The SEC is the SEC... we're all pretty dang awesome. Our worst is still better than probably 99% of the other schools out there. I never said Vandie doesn't have any value. They are part of the SEC family. And I like your school, they are pretty fiesty and always play hard. I like your spirit and competitive fire.
And seeing this is a sports discussion, but you are forced to resort to academics to try and bolster your argument, then you basically proved my point.
And your point about academics? Pfft.... Give me a break. Consider this fact...
(Vandie) STUDENTS (2007/2008)
Enrollment
Undergraduate: 6,532
http://www.vanderbilt.edu/facts.html
If LSU took the top 6,500 of it's students and kicked out 30,000 of the lessor students, then we'd have similar accomplishments easily. However we choose to be a major state school and provide a quality education to a larger number of students. We could easily limit the number of students at our school and raise the admission standards, but Louisiana as a state would suffer. Plus I would bet that we get better research grants and opportunities and resources due to our size. Either way you cut it, you can get a darn good education at LSU if you want it, or you can party your brains out. Just depends on your priorities.
Yes, you're right, the SEC is the ****. We can agree on that. My point about academics was about the overall value of the school to the conference, which is afterall, a conference of colleges and as much as we like to overvalue atheletics, none of it would exist were it not for the underlying universities. But yes, the general discussion here was athletic, so I'll concede that point.
On your point about the top 6,500, and how easily LSU could become a top 20 academic university, I'd say you're tripping. You don't just adjust a few numbers here and there and crack likes of Georgetown, Notre Dame and Brown (schools in the 15 - 20 range). That would be like me saying "Vanderbilt could just as easily start accepting athletes on a different admissions standard than regular students like most schools and spend more money on a blue chip coach and we could be a BCS bowl team." It just aint' gonna happen.
But regardless, we can all agree that Miss State is the most non productive...lol.
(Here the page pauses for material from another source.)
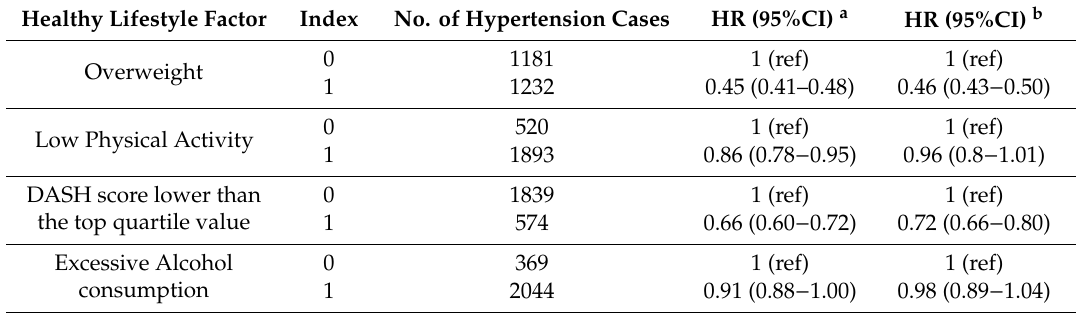
Table 3. Hazard ratios of incident hypertension in relation to individual lifestyle factors.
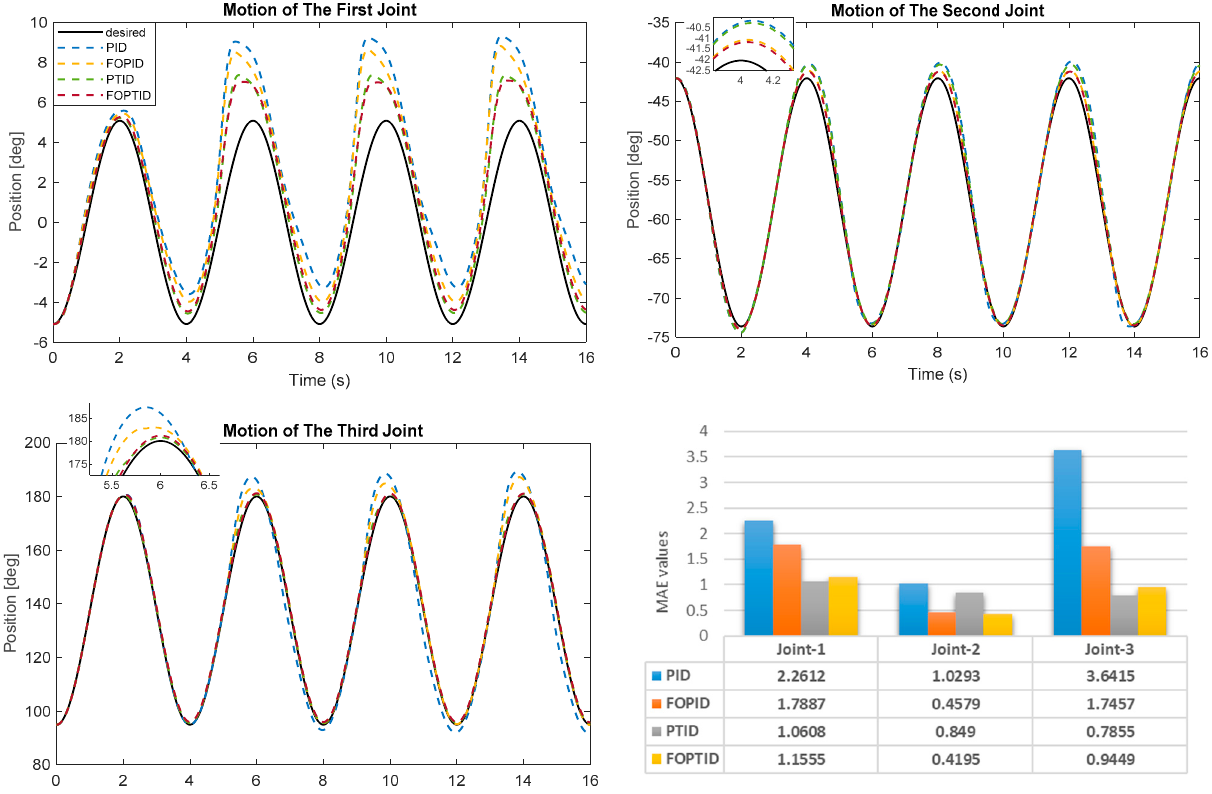
Figure 14. Comparison of disturbance rejection abilities and MAE values of joint angle tracking based on the designed controllers.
Year in, year out Ole Miss is rated in the top ten!!
http://media.www.thedmonline.com/me...Ole-Miss.Again.Top.Party.School-2237629.shtml
I'm arguing that LSU's currently existing top 6500 (who are already on campus) are pretty equal (if not superior) to Vandie's entire student population of 6500.
Vanderbilt gives academic credibility to the conference on a scale that cannot be matched.
Kentucky's not too shabby in that dept.
Really?
With a claim like that, the burden of proof is on you.
(Arkansas has zero football national championships, which we all know is the most important # anyways.)